S44, determining the center point of the processing display frame and the center point of the abnormal area, overlapping the center point of the processing display frame and the center point of the abnormal area to enable the processing display frame and the abnormal area to be combined and displayed in the point cloud three-dimensional image, and generating a processing result, wherein the processing result comprises the number of the point three-dimensional coordinates.
It can be understood that the center point of the processing display frame and the center point of the abnormal region are selected at the same time, and the center points of the processing display frame and the abnormal region are overlapped, so that the processing display frame and the abnormal region are combined to be displayed in the point cloud three-dimensional image, and the number of corresponding abnormal target points is displayed.
The invention can not only carry out frame selection display on the defect area, is convenient for a user to observe, but also display the corresponding abnormal target point number, so that the user can check through combining the numerical value and the processing display frame, and the size of the defect area is more intuitively determined.
In order to better realize the three-dimensional point cloud calibration processing method for steel rail detection provided by the invention, the invention also provides a three-dimensional point cloud calibration processing device for steel rail detection, as shown in fig. 4, which comprises the following steps:
the control module is used for controlling the point cloud acquisition equipment to acquire a point cloud three-dimensional image of the position of the steel rail at a preset height and a preset position and determining the point three-dimensional coordinates of all points in the point cloud three-dimensional image;
the calculation module is used for receiving dimension data configured by a user on the steel rail, wherein the dimension data at least comprises steel rail distance information and steel rail width information, and calculating is carried out according to the equipment three-dimensional coordinates, the steel rail distance information and the steel rail width information to obtain a target coordinate acquisition interval;
The determining module is used for determining a corresponding target area in the point cloud three-dimensional image as a steel rail detection calibration area according to the target coordinate acquisition interval, detecting and judging all the three-dimensional coordinates of points in the steel rail detection calibration area according to standard detection information, and determining an abnormal area in the steel rail detection calibration area;
and the generation module is used for generating a corresponding processing display frame according to the attribute of the three-dimensional coordinates of the points in the abnormal area, combining the processing display frame with the abnormal area, displaying the combined processing display frame in the three-dimensional image of the point cloud, and generating a processing result.
The present invention also provides a storage medium having stored therein a computer program for implementing the methods provided by the various embodiments described above when executed by a processor.
The storage medium may be a computer storage medium or a communication medium. Communication media includes any medium that facilitates transfer of a computer program from one place to another. Computer storage media can be any available media that can be accessed by a general purpose or special purpose computer. For example, a storage medium is coupled to the processor such the processor can read information from, and write information to, the storage medium. In the alternative, the storage medium may be integral to the processor. The processor and the storage medium may reside in an application specific integrated circuit (Application Specific Integrated Circuits, ASIC for short). In addition, the ASIC may reside in a user device. The processor and the storage medium may reside as discrete components in a communication device. The storage medium may be read-only memory (ROM), random-access memory (RAM), CD-ROMs, magnetic tape, floppy disk, optical data storage device, etc.

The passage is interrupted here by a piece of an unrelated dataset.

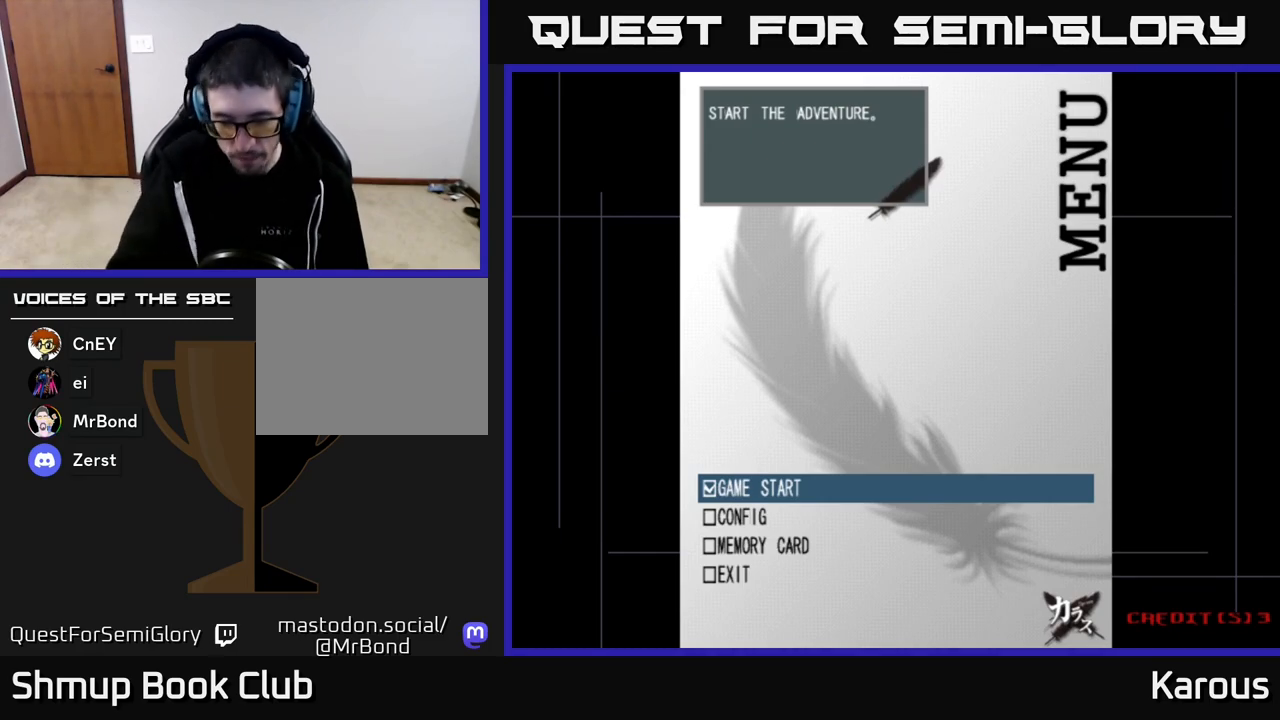
{"buttons": ["A"], "left_stick": "center", "right_stick": "center", "events": [[150, "A", "down"], [200, "A", "up"], [283, "A", "down"], [367, "A", "up"], [450, "A", "down"]]}
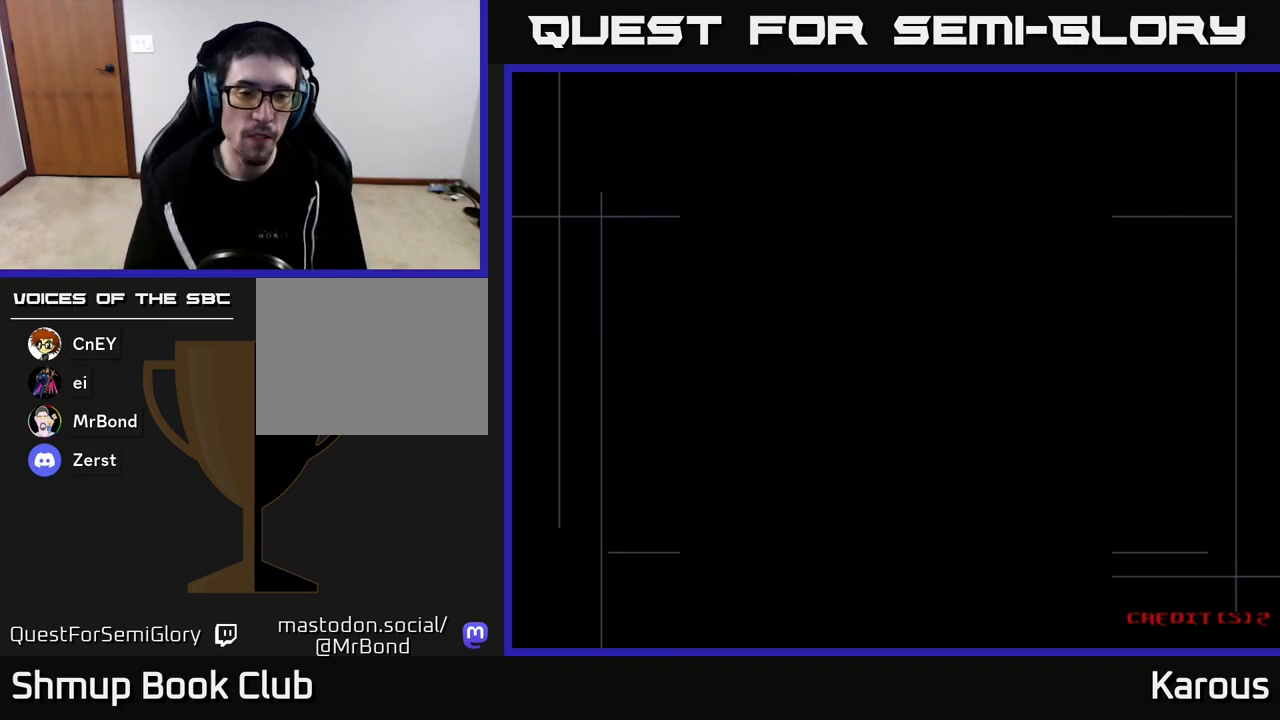
{"buttons": [], "left_stick": "center", "right_stick": "center", "events": [[17, "A", "up"], [83, "A", "down"], [167, "A", "up"], [233, "A", "down"], [317, "A", "up"], [400, "A", "down"], [467, "A", "up"]]}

The present invention also provides a program product comprising execution instructions stored in a storage medium. The at least one processor of the device may read the execution instructions from the storage medium, the execution instructions being executed by the at least one processor to cause the device to implement the methods provided by the various embodiments described above.
In the above embodiments of the terminal or the server, it should be understood that the processor may be a central processing unit (english: central Processing Unit, abbreviated as CPU), or may be other general purpose processors, digital signal processors (english: digital Signal Processor, abbreviated as DSP), application specific integrated circuits (english: applicationSpecific Integrated Circuit, abbreviated as ASIC), or the like. A general purpose processor may be a microprocessor or the processor may be any conventional processor or the like. The steps of a method disclosed in connection with the present invention may be embodied directly in a hardware processor for execution, or in a combination of hardware and software modules in a processor for execution.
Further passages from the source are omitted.